“Alex was pretty bad ass on viola on that one!” enthuses Laura Veirs after an especially spirited performance on the folk-jazz ‘White Cherry’.
“It was violin,” corrects the multi-instrumentalist, gently brushing off the praise.
Such an error is surprising from a musician who’s built her career around precision. Touring in support of tenth solo album The Lookout, the Portland-based musician sings with a coolness that enunciates every word.

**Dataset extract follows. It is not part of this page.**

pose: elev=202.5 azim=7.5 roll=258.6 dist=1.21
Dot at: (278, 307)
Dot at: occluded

Her lyrics are equally exacting, drawing on naturistic phrases of ‘turquoise beams’ and ‘sapphire skies’ to create vivid stories that explore domestic relationships, especially in relation to American landscapes and forgotten characters (including 70s singer-songwriter Judee Sill).
There are times when these words are central to the song, the acoustic finger-picked ‘I Can See Your Tracks’ having no extraneous instrumentation and reaching an abrupt halt when Veirs stops singing. At other times, as on ‘When It Grows Darkest’, her three-piece backing band add atmospheric loud and quiet dynamics.
These arrangements extend her appeal, contrasting the jangling country of ‘Wide-Eyed, Legless’ with the warm hues on rocking set closer ‘Pink Light’, on which Veirs plays an electric guitar (“it’s an exhilarating experience!”). It’s this richness of sound that helped to introduce her to a new audience with her 2016 collaboration with Neko Case and k.d. lang, and it’s easy to imagine the latter covering the gentle shuffle and brushed drums on ‘Sun Is King’.
Her influences are equally acknowledged in her encore of Daniel Johnston’s ‘True Love Will Find You In The End’, which adds a prettiness to the cracked original and an air of practicality that befits her studious appearance.